EXERCISE ▸
Count how many rows below contain the word "Returns". Reply with the number alone.

(Collected data)
= Beginning of Section =

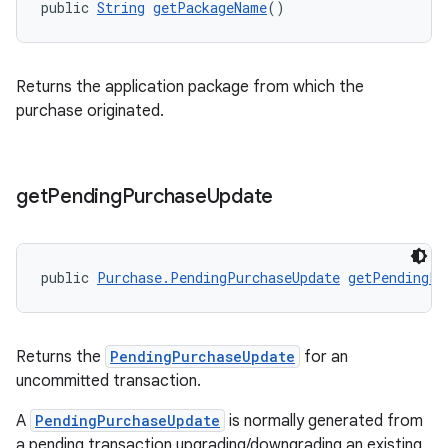
public 
String
getPackageName
()
Returns the application package from which the
purchase originated.
get
Pending
Purchase
Update
public 
Purchase.PendingPurchaseUpdate
getPendingPu
Returns the
PendingPurchaseUpdate
for an
uncommitted transaction.
A
PendingPurchaseUpdate
is normally generated from
a pending transaction upgrading/downgrading an existing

= End of Section =

ANSWER TO THIS PROBLEM ▸
2